[Problem details] Reprint the lines below as they are, minus the pictures.

[Data entries]
_ _ _ _ _
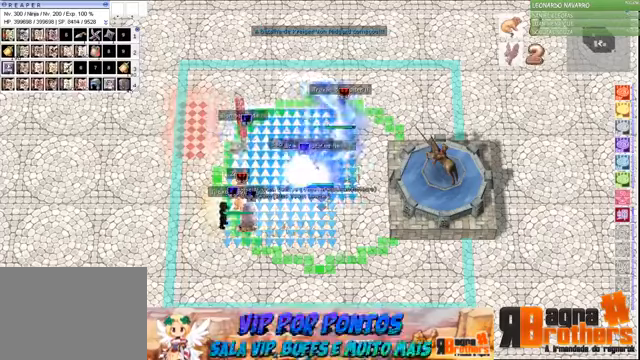
Gameplay with keyboard and mouse; each line is a JSON object with the keys and mouse buttons held at the frame after it. "events" lists presses ("down") and releases ("up") of "1", "2", "3", "4", "5", "a", "alt", "c", "caps_lock", "ctrl", "d", "e", "f", "f1", "f2", "f3", "f4", "f5", "g", "q", "r", "s", "shift", "space", "t", "tab", "v", "w", "x", "z", "mouse_left", "mouse_wheel" and "mouse_right" between this image and that frame as [ms after this image, input, new state], when the widget could be followed in between. "mouse_left", "mouse_wheel", "mouse_right" = the "left", "wheel", "right" buttons of the "mouse" list. No other keys are recorded. "wheel" means that the mouse wheel is clicked or scrolled. Not read: mouse_move.
{"keys": ["r"], "mouse": [], "events": [[34, "e", "down"], [34, "s", "up"], [67, "a", "up"], [67, "e", "up"], [67, "r", "down"], [134, "r", "up"], [167, "a", "down"], [167, "s", "down"], [234, "a", "up"], [234, "e", "down"], [267, "s", "up"], [300, "e", "up"], [400, "a", "down"], [400, "s", "down"], [467, "a", "up"], [467, "e", "down"], [500, "e", "up"], [500, "r", "down"], [500, "s", "up"]]}
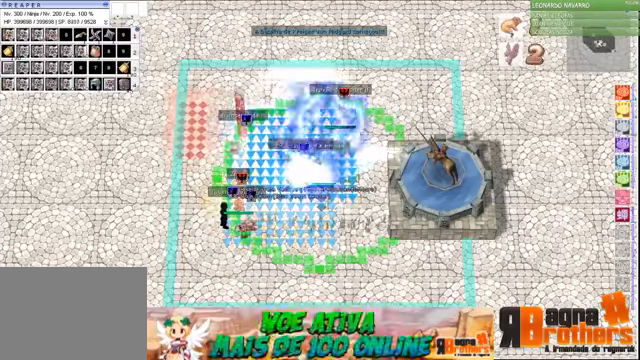
{"keys": ["a"], "mouse": [], "events": [[67, "r", "up"], [100, "a", "down"], [100, "s", "down"], [167, "e", "down"], [200, "a", "up"], [200, "s", "up"], [267, "a", "down"], [267, "e", "up"], [334, "s", "down"], [400, "a", "up"], [400, "e", "down"], [434, "e", "up"], [434, "s", "up"], [500, "a", "down"]]}
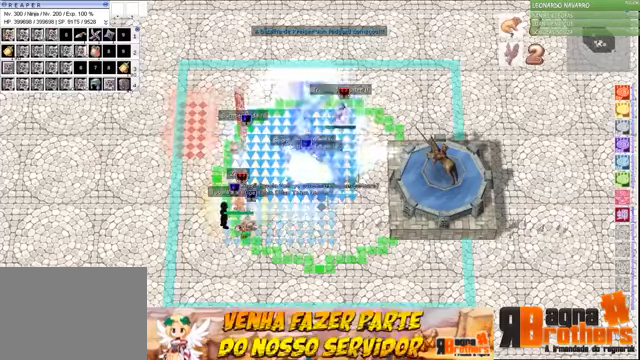
{"keys": ["a", "s"], "mouse": []}
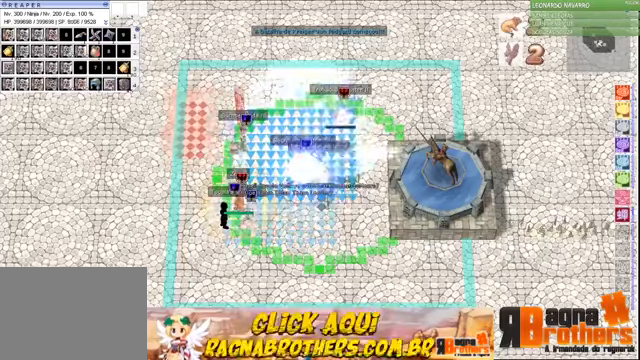
{"keys": ["r"], "mouse": []}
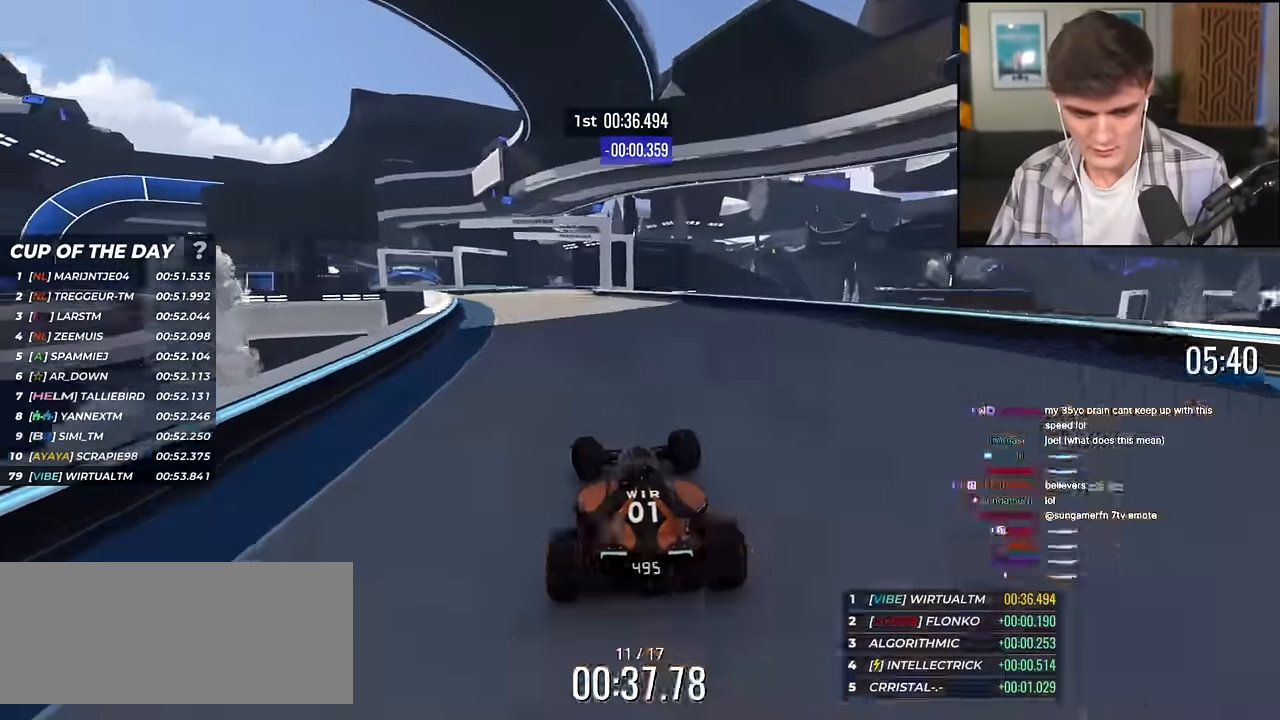
Gameplay with keyboard; each line is a JSON object with the keys held at the frame after it. "events" lists presses ("down") and releases ("up") of "brake", "down", "left", "right" and "up" between this image and that frame as [ms after this image, input, new state], when the widget could be followed in between. No other keys are recorded. Mouse input is not recorded. Key names are as the overlay labels them; some are game actions (e.g. jump) rather than physical keys.
{"keys": ["left", "up"], "events": [[417, "left", "down"]]}
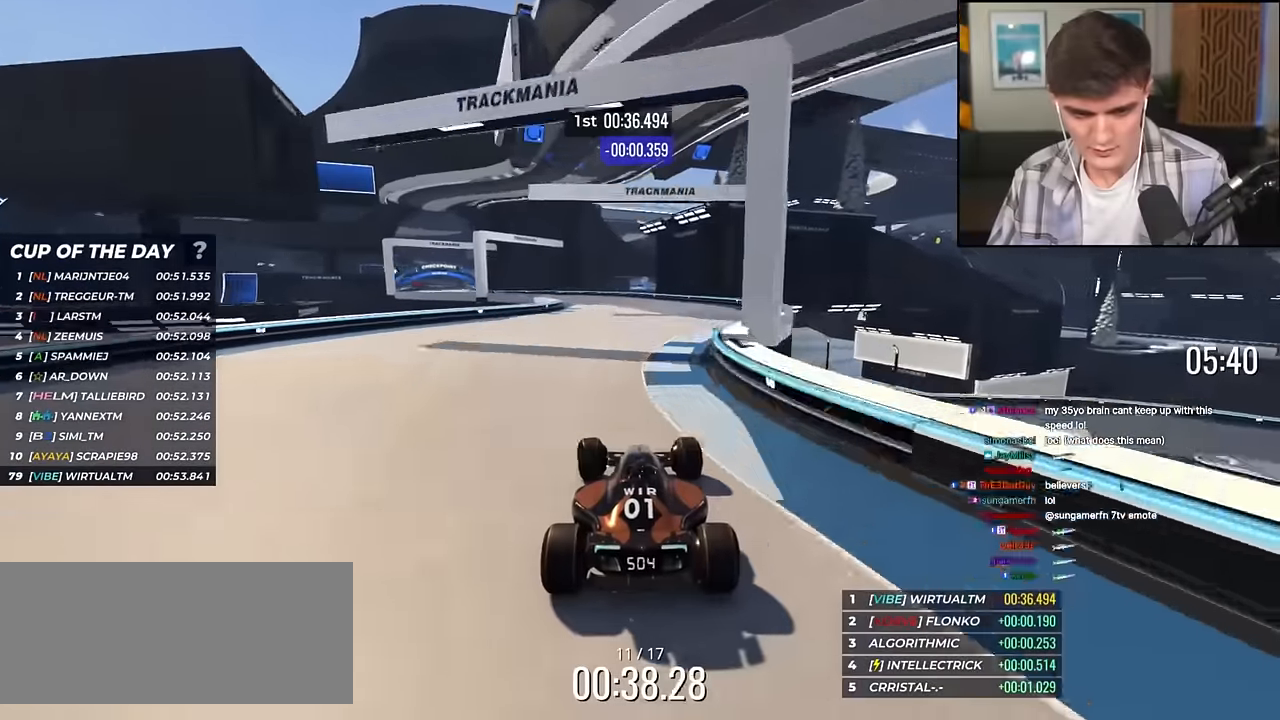
{"keys": ["left", "up"], "events": [[200, "left", "up"], [250, "left", "down"]]}
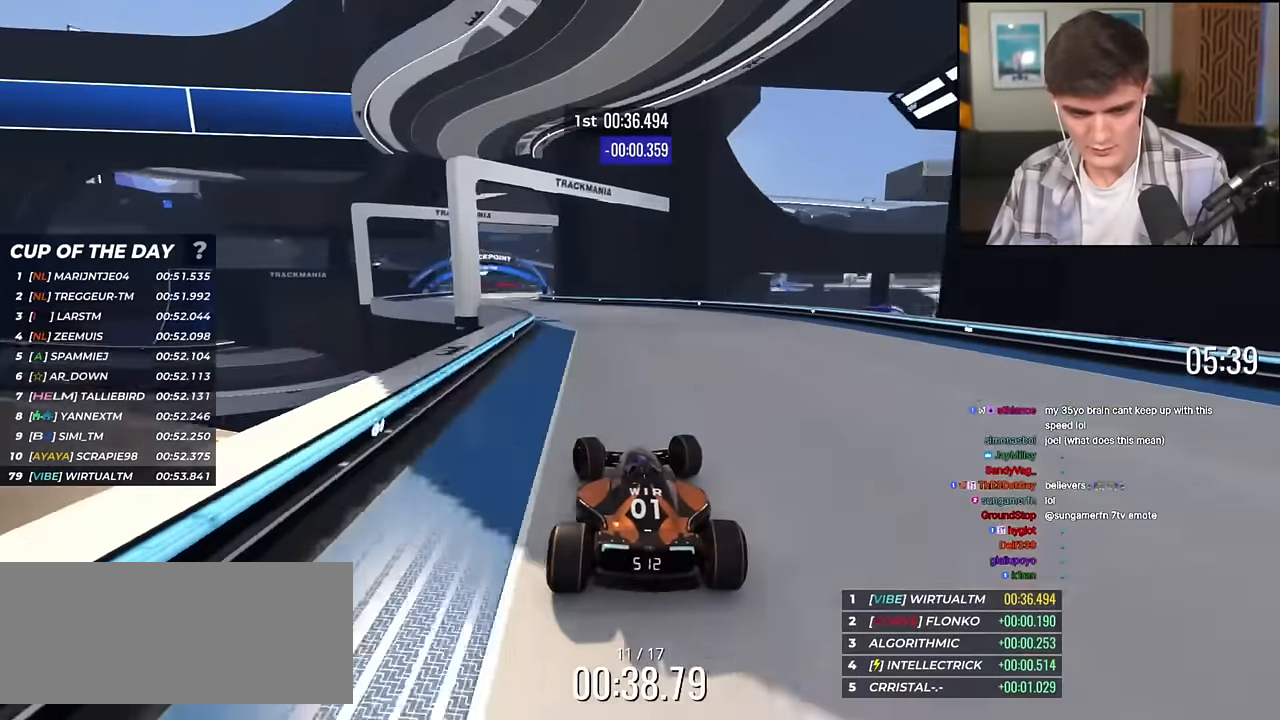
{"keys": ["up"], "events": [[450, "left", "up"]]}
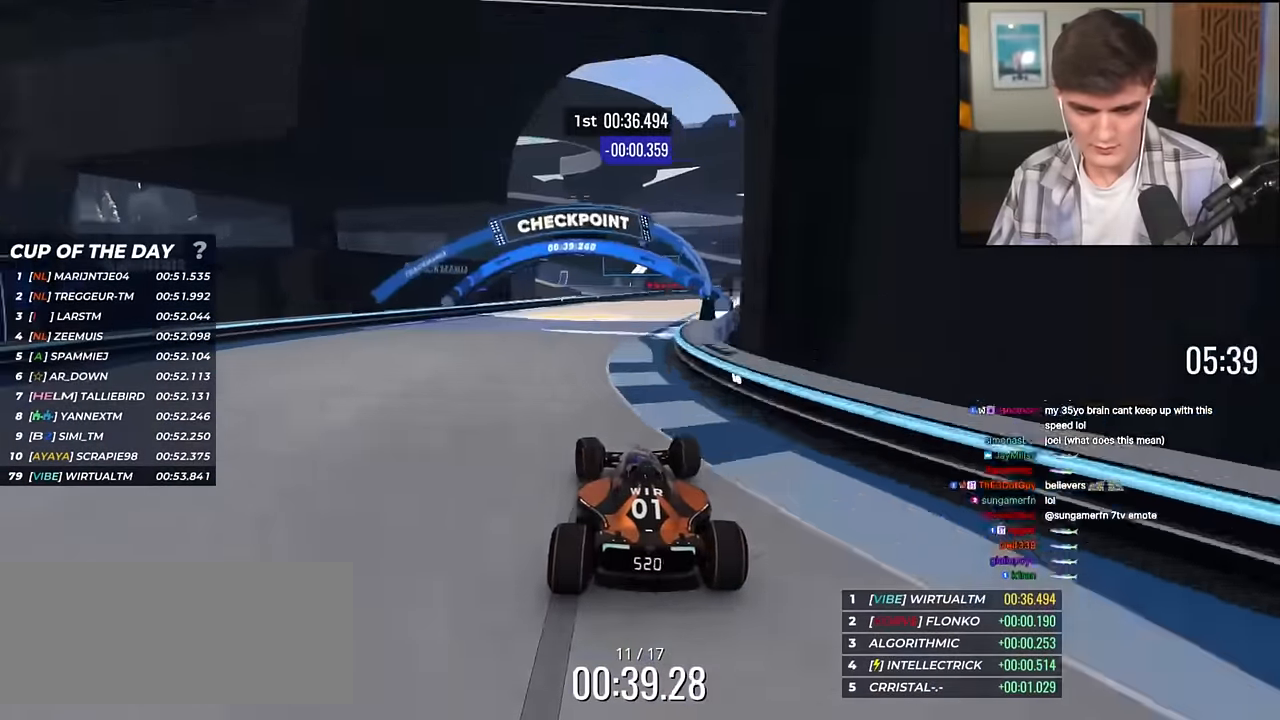
{"keys": ["right", "up"], "events": [[50, "right", "down"], [334, "right", "up"], [467, "right", "down"]]}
_ _ _ _ _
[Solution to this problem]
Gameplay with keyboard and mouse; each line is a JSON object with the keys and mouse buttons held at the frame after it. "events" lists presses ("down") and releases ("up") of "1", "2", "3", "4", "5", "a", "alt", "c", "caps_lock", "ctrl", "d", "e", "f", "f1", "f2", "f3", "f4", "f5", "g", "q", "r", "s", "shift", "space", "t", "tab", "v", "w", "x", "z", "mouse_left", "mouse_wheel" and "mouse_right" between this image and that frame as [ms after this image, input, new state], when the widget could be followed in between. "mouse_left", "mouse_wheel", "mouse_right" = the "left", "wheel", "right" buttons of the "mouse" list. No other keys are recorded. "wheel" means that the mouse wheel is clicked or scrolled. Not read: mouse_move.
{"keys": ["r"], "mouse": [], "events": [[34, "e", "down"], [34, "s", "up"], [67, "a", "up"], [67, "e", "up"], [67, "r", "down"], [134, "r", "up"], [167, "a", "down"], [167, "s", "down"], [234, "a", "up"], [234, "e", "down"], [267, "s", "up"], [300, "e", "up"], [400, "a", "down"], [400, "s", "down"], [467, "a", "up"], [467, "e", "down"], [500, "e", "up"], [500, "r", "down"], [500, "s", "up"]]}
{"keys": ["a"], "mouse": [], "events": [[67, "r", "up"], [100, "a", "down"], [100, "s", "down"], [167, "e", "down"], [200, "a", "up"], [200, "s", "up"], [267, "a", "down"], [267, "e", "up"], [334, "s", "down"], [400, "a", "up"], [400, "e", "down"], [434, "e", "up"], [434, "s", "up"], [500, "a", "down"]]}
{"keys": ["a", "s"], "mouse": []}
{"keys": ["r"], "mouse": []}
Gameplay with keyboard; each line is a JSON object with the keys held at the frame after it. "events" lists presses ("down") and releases ("up") of "brake", "down", "left", "right" and "up" between this image and that frame as [ms after this image, input, new state], when the widget could be followed in between. No other keys are recorded. Mouse input is not recorded. Key names are as the overlay labels them; some are game actions (e.g. jump) rather than physical keys.
{"keys": ["left", "up"], "events": [[417, "left", "down"]]}
{"keys": ["left", "up"], "events": [[200, "left", "up"], [250, "left", "down"]]}
{"keys": ["up"], "events": [[450, "left", "up"]]}
{"keys": ["right", "up"], "events": [[50, "right", "down"], [334, "right", "up"], [467, "right", "down"]]}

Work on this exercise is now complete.